It didn’t work that good. White people just thought the Injuns had gone crazy and shot them as usual.
Ashley Holt, my ex-spat pen-pal and partner in exchanging dark, cynical thoughts, validated this title, writing “ I like the idea of invoking native spirits to inhabit the soil on which junked autos and forgotten American dreams now dwell”
Me too, knowing full well that I bought and now live (pretty comfortably) on stolen property.
The backcountry of East County San Diego, where I’ve had a studio for 30 years, is the general location for these moody nightscapes and there is not a more ideal place or atmosphere for what I was trying to say.

This is where the sun speaks to nature, but the moon speaks to god.
Weeks after the book was basically done, it came to me that these prints were in fact a graphic novel with no story and no narrative and best left that way.
Imagine if you will, a long dead native American, shot for dancing.
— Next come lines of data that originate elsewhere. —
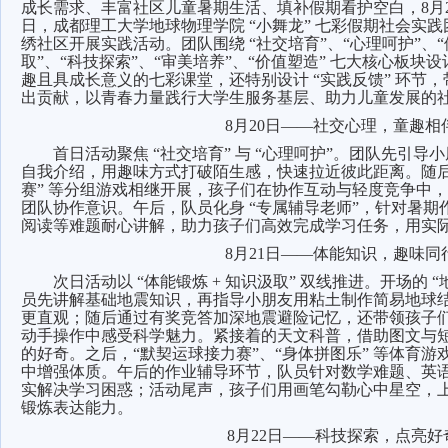
成长需求、丰富社区儿童暑期生活、填补假期看护空白，8月20日
日，成都理工大学地球物理学院 “小舞龙” 七彩假期社会实
绣社区开展实践活动。团队围绕 “社交培育”、“心理呵护”、“
取”、“科技探索”、“审美培养”、“价值塑造” 七大核心板块
趣且具成长意义的七彩课堂，还特别设计 “实践反馈” 环节
出贡献，以青春力量践行大学生服务基层、助力儿童发展的
8
月20日——社交心理，童趣相
首日活动聚焦 “社交培育” 与 “心理呵护”。团队先引
自我介绍，用趣味方式打破陌生感，快速拉近彼此距离。随后
赛” 等分组游戏相继开展，孩子们在协作互动与轻度竞争中
团队协作意识。午后，队员化身 “专属辅导老师”，针对暑期
阅读等难题耐心讲解，助力孩子们高效完成学习任务，用实
8
月21日——体能知识，趣味同
次日活动以 “体能锻炼 + 知识汲取” 双线推进。开场的 
员先讲解基础地震知识，再指导小朋友用粘土制作简易地球
更直观；随后通过有奖竞答加深地震避险记忆，还带领孩子
动手操作中感受科学魅力。紧接着的天文科普，借助图文与
的好奇。之后，“默契运球接力赛”、“身体拼图乐” 等体育
中增强体质。午后的作业辅导环节，队员针对数学难题、英
实解决学习困惑；活动尾声，孩子们用画笔勾勒心中星空，
锻炼表达能力。
8
月22日——科技探索，点亮好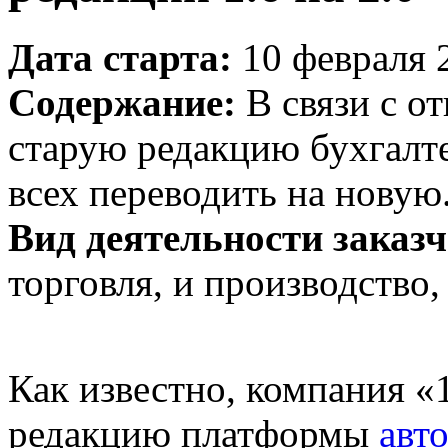
Дата старта:
10 февраля 2
Содержание:
В связи с о
старую редакцию бухгалт
всех переводить на новую
Вид деятельности заказч
торговля, и производство,
Как известно, компания 
редакцию платформы
авт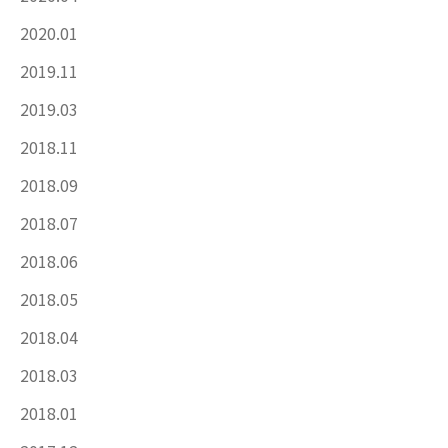
2020.01
2019.11
2019.03
2018.11
2018.09
2018.07
2018.06
2018.05
2018.04
2018.03
2018.01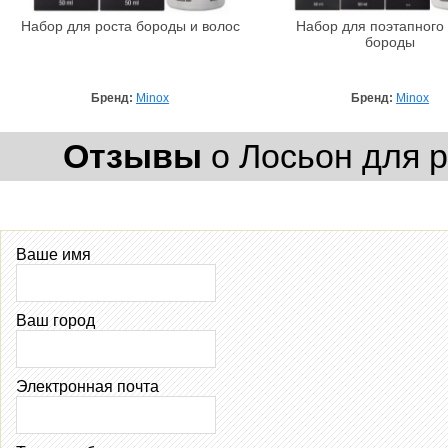
Набор для роста бороды и волос
Набор для поэтапного
бороды
Бренд:
Minox
Бренд:
Minox
Отзывы
о Лосьон для р
Ваше имя
Ваш город
Электронная почта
His unquiet soul now floats through these wasp-blown desert border towns by night. Imagine that he is always lost and what follows is what he sees, or perhaps what he dreams.
That’s the feeling I’m after.
The technique by which these images were rendered my be of mild interest to some readers. The approach is, in essence, nothing but old-school aquatint etching without the torturous scraping tools or the lethal chemistry. I simply scanned some airbrush spatters into Photoshop and drew them over a black-spot rendering of the subject with a pen tool until there was nothing left but shapes, values and textures.
It’s a process that kills detail but “The artist should, above all, fear to become the slave of detail” (Albert Pinkham Ryder).
There is nothing here for the art museums, “Art Forum” or the university establishment. I work only for those few who apprehend the world with the same 19th century, *Swedenborgian goofiness as I do.
All others will be baffled or indifferent.
This book is dedicated to my brother in spirit, one William Glen Crooks, retired. He was a pithy, cogent critic of art and an old-school landscape painter of breathtaking ability. He once told me that he had little patience for artists who were always bitching about a lack of compelling subject matter. “I say get your head out of your butt and look out the window. There it is....”
Well, I started with my window and one thing led to another.
JDA 2024
* Emanuel Swedenborg was probably nuts, but some of his ideas were enlightened.